Mark provided an excellent summary (he calls it “crude,” but it’s anything but that). In this case, the concern is not just price for a truly rare disease, but whether the drug showed sufficient evidence that it worked for FDA to approve it. In the absence of alternative treatments, that was the truly tempestuous issue for Sarepta. (Recall that under the 1962 Kefauver-Harris amendments to the Federal Food, Drug, and Cosmetic act, drug manufacturers in the U.S. may not sell a drug unless the FDA finds it not only safe, but effective—a standard that generally applies worldwide.) It’s one thing for a drug to have a high price, but rather another if it doesn’t work, or doesn’t work very well. (I decline to comment publicly about the Sarepta data; outside my expertise. Those seeking a case in point may wish to consider Avastin for breast cancer.)
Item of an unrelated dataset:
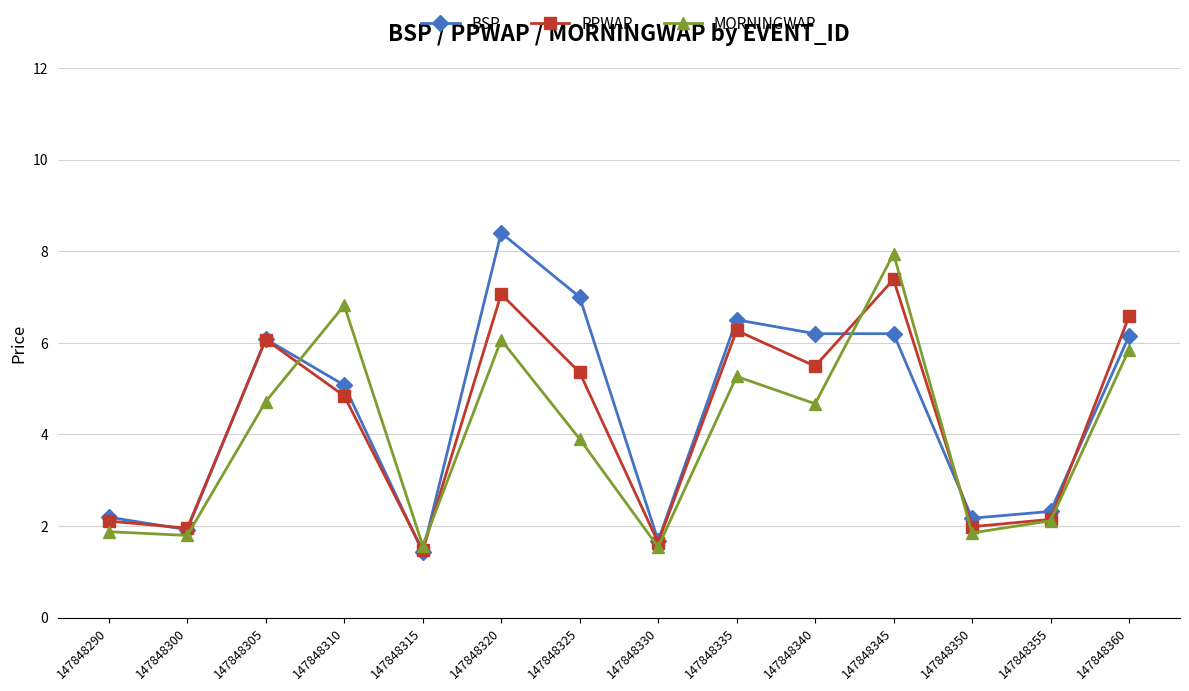

At 147848340, list the series in order from smallest to largest.

MORNINGWAP, PPWAP, BSP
And to be sure the high price concern dogs other treatments that appear to work quite well—such as high-profile ones for cystic fibrosis or for cancer. A case can be made that such drugs are worth the price, that too much government heavy-handedness risks stifling innovation, and that a search for the “just price” is misguided, but also, for sure, that society should share the costs of some of these drugs, that measures should be taken to limit out-of-pocket costs to disease sufferers, and that reimbursement approaches are ripe for overhaul. In that last bucket: if drugs work only some of the time, only pay for the cases in which they do work; foster true competition (rather than having the costs of all drugs in a class go up when a new one is introduced, as if drugs were houses); eliminate the middle man (i.e., pharmacy-benefit managers that take a cut—that appears on the horizon); and the “biggie,” having government payers push back harder on prices. At least some of these measures seem likely, and at least some seem warranted.
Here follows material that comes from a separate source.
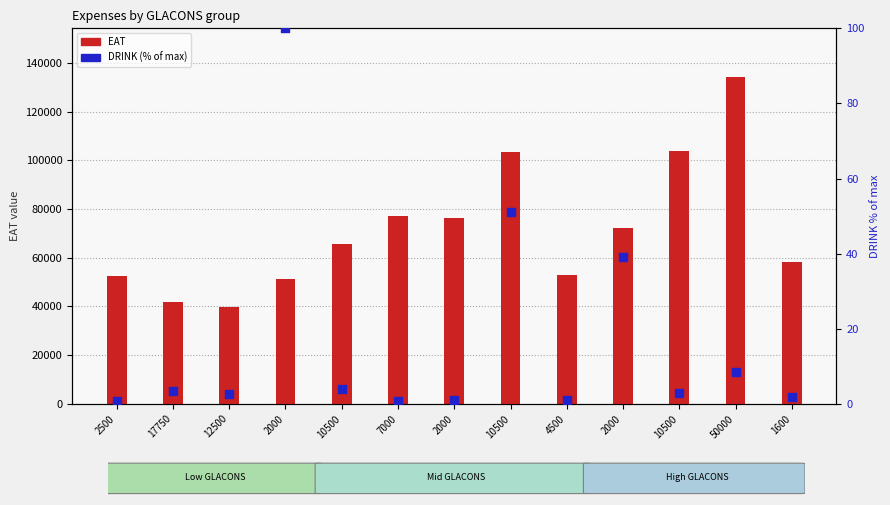

What are all the series names shown in the legend?

EAT, DRINK (% of max)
But overall, high costs for truly innovative treatments are justifiable, where no alternatives existed previously and especially when other, more expensive and quite possibly less effective medical treatments may be obviated (see: drug treatment for hepatitis C vs liver transplantation). This is not to endorse price gouging for existent, cheap drugs that fall into an incidental monopoly (in which case, BTW, elimination of said monopoly, through regulatory facilitation of alternative sources, is warranted).